What you need to do — Pull out the stretch of the material from its very first line through the line that contains "mehr anzeigen", including both ends, and copy those lines word for word.

Records excerpted from a collection —
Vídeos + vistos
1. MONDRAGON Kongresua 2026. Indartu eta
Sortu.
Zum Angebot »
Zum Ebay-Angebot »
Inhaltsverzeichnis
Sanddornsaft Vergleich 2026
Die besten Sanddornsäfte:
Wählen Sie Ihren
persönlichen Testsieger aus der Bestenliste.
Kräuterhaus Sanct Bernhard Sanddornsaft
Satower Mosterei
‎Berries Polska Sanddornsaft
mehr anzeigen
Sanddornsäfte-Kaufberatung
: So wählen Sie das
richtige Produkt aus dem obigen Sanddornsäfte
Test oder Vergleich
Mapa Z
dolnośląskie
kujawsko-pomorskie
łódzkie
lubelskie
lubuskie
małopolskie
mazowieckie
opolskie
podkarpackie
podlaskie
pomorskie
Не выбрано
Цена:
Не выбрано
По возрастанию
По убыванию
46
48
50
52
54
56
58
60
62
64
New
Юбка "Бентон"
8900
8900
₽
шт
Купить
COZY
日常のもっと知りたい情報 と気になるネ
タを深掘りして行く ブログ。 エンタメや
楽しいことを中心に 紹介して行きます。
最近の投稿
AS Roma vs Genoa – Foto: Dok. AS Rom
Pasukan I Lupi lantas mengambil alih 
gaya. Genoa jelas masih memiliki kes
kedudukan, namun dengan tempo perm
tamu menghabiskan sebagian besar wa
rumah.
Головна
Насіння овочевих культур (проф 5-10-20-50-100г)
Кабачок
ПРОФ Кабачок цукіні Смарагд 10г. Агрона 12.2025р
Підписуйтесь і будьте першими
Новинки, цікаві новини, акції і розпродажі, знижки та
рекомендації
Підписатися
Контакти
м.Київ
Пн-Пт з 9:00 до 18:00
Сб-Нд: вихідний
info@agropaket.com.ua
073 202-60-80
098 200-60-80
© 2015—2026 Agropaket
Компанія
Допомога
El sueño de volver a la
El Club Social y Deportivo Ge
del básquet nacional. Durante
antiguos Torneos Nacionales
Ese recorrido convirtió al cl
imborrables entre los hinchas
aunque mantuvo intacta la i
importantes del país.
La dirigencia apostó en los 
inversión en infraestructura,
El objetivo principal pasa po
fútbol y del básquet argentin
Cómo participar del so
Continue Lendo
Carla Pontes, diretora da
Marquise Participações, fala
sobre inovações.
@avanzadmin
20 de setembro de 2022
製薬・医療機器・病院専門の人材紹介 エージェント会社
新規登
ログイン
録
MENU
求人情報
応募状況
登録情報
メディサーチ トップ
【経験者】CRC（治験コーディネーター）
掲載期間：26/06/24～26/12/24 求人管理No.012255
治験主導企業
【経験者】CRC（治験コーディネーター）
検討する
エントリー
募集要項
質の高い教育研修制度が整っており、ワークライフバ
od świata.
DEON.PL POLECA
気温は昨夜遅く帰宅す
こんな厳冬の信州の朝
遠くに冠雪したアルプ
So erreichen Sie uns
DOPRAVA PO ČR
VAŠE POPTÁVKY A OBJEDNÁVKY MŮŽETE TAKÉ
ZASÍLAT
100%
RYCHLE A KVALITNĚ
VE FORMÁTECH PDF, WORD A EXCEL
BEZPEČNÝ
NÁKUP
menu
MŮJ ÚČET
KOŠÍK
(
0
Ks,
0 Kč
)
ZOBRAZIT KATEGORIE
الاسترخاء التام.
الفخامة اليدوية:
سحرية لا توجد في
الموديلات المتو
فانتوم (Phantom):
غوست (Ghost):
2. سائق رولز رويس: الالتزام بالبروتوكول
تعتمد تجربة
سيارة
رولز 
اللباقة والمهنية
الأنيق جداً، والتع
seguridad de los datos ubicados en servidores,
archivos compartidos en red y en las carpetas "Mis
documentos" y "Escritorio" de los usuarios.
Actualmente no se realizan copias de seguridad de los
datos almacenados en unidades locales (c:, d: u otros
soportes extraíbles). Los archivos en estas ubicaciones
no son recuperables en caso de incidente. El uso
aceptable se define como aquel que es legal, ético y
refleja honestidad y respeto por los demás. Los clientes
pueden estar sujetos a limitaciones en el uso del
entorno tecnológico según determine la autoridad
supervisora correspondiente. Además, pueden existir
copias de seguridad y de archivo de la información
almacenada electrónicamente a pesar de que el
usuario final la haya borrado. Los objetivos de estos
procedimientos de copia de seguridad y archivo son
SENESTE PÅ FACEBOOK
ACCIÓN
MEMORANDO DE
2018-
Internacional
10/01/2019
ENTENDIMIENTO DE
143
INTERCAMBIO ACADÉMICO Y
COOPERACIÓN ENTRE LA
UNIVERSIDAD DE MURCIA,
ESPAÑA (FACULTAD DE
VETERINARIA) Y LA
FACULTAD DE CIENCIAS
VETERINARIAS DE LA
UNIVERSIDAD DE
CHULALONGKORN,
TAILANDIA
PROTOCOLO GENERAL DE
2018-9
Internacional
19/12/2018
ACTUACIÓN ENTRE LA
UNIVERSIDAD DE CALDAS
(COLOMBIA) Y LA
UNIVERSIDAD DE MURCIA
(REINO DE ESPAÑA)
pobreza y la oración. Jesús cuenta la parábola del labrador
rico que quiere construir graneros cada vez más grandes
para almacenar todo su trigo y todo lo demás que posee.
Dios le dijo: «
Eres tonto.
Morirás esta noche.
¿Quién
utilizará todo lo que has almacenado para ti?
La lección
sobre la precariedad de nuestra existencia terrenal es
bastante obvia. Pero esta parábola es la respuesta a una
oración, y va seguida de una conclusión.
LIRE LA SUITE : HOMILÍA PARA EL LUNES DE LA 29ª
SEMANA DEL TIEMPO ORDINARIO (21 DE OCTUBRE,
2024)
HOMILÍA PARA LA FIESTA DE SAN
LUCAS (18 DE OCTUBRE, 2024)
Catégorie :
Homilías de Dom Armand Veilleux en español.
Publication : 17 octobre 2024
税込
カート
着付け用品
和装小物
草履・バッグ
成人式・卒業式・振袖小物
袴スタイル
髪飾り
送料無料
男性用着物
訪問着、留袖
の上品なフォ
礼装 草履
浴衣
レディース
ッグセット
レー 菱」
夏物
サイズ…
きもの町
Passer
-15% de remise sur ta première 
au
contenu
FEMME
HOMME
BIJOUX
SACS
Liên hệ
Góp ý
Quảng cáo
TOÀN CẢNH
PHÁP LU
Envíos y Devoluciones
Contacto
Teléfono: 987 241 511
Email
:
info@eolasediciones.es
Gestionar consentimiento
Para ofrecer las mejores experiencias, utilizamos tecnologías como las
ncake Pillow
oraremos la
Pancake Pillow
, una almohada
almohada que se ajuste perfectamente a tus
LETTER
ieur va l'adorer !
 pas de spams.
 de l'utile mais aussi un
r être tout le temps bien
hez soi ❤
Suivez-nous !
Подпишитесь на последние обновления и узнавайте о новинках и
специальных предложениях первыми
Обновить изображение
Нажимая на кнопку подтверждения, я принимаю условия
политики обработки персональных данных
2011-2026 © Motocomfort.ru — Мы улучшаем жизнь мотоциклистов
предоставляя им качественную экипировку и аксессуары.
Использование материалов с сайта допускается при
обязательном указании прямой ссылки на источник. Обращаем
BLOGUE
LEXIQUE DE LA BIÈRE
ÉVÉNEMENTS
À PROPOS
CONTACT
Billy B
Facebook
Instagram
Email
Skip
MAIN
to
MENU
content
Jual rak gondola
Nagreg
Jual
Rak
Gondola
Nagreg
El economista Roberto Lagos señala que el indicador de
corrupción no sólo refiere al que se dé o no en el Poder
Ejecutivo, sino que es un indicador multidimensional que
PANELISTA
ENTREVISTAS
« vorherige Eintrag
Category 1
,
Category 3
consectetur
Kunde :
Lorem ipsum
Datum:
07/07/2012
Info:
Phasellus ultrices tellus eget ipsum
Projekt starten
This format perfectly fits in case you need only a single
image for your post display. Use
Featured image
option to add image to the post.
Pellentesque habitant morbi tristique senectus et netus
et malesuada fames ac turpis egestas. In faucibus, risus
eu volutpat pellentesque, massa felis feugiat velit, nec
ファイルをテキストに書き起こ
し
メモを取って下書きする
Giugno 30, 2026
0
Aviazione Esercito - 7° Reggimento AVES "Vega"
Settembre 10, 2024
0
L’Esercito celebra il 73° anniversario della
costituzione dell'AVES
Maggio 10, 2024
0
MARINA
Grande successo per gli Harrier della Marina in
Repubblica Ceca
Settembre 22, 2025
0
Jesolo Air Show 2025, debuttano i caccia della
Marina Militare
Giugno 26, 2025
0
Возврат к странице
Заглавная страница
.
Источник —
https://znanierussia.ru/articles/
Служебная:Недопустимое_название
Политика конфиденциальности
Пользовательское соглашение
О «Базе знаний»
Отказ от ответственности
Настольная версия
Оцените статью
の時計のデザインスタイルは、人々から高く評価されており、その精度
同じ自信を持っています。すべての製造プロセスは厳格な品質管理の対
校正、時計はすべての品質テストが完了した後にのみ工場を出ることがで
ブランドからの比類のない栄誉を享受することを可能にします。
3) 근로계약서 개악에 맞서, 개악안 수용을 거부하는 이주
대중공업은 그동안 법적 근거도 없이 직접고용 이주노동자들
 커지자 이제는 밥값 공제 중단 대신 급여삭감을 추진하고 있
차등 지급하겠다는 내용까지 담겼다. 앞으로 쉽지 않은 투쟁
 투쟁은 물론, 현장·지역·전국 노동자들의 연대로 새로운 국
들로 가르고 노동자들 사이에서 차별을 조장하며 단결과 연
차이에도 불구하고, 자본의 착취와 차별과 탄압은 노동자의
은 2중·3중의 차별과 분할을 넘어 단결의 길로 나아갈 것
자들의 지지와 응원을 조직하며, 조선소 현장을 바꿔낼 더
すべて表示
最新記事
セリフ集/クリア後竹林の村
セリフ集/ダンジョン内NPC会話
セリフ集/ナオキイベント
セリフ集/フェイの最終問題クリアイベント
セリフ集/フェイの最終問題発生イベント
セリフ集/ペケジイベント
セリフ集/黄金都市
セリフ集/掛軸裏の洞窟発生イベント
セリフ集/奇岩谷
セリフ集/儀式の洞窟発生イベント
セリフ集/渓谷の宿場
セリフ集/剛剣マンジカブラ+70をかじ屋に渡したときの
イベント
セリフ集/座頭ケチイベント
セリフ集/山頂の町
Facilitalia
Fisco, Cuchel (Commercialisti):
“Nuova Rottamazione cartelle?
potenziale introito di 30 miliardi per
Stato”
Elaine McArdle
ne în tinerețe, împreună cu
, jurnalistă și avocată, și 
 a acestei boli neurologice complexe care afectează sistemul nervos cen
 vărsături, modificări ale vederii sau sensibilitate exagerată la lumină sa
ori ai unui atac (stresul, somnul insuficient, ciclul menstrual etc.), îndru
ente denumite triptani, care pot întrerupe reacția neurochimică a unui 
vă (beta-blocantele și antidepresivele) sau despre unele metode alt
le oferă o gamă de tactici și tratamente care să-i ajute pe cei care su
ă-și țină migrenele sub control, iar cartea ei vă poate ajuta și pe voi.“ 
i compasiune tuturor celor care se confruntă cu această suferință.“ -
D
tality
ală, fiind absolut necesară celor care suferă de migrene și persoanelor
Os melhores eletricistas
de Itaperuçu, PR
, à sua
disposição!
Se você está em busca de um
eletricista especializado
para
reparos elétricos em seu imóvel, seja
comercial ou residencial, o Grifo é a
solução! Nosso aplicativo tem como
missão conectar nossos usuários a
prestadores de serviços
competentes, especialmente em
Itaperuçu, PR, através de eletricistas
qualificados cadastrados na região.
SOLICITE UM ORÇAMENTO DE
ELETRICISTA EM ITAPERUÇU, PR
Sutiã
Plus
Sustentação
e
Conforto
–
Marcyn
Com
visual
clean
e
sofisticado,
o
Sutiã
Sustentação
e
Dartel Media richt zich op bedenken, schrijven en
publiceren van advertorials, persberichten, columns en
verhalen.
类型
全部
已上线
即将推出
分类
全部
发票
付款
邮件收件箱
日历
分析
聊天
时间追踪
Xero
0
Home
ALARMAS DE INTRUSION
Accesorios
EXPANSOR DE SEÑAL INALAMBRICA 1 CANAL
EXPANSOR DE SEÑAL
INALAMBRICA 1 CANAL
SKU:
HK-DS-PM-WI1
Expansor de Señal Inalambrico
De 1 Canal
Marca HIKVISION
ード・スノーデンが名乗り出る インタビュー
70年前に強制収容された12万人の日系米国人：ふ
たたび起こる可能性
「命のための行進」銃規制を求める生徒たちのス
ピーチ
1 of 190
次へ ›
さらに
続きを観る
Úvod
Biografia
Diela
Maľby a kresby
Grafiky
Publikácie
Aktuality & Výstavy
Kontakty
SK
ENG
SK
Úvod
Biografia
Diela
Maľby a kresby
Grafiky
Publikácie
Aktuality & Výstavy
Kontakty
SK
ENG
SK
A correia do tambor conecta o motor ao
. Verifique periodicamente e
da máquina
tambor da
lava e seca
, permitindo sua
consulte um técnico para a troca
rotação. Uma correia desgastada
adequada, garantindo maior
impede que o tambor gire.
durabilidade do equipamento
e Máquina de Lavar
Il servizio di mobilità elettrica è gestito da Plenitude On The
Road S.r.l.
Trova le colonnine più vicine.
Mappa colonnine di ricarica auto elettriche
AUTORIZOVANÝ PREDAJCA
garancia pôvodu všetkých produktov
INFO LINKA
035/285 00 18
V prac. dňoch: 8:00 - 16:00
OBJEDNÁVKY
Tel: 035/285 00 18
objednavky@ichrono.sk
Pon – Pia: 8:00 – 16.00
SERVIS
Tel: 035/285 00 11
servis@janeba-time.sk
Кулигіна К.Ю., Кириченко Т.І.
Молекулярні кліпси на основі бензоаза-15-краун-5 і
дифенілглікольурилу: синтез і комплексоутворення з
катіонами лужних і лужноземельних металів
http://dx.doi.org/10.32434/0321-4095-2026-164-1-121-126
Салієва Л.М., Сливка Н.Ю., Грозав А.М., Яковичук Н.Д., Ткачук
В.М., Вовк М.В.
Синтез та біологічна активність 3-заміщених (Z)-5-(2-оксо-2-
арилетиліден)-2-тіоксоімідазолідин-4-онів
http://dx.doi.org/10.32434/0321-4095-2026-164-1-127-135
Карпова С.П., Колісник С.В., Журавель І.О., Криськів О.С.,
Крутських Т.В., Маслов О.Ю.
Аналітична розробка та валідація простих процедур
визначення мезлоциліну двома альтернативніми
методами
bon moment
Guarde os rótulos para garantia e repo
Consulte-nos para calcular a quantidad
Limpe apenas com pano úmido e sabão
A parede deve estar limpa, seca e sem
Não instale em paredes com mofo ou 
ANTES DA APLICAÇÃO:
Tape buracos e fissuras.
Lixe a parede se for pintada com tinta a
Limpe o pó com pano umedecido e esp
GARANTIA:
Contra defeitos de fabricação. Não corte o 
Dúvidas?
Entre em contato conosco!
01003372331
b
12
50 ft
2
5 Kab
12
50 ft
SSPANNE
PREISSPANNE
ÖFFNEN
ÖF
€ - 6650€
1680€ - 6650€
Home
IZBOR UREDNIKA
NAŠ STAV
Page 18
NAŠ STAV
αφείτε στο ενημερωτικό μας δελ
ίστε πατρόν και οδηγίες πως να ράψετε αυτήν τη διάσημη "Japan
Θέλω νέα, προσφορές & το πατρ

Answer for the task —
Vídeos + vistos
1. MONDRAGON Kongresua 2026. Indartu eta
Sortu.
Zum Angebot »
Zum Ebay-Angebot »
Inhaltsverzeichnis
Sanddornsaft Vergleich 2026
Die besten Sanddornsäfte:
Wählen Sie Ihren
persönlichen Testsieger aus der Bestenliste.
Kräuterhaus Sanct Bernhard Sanddornsaft
Satower Mosterei
‎Berries Polska Sanddornsaft
mehr anzeigen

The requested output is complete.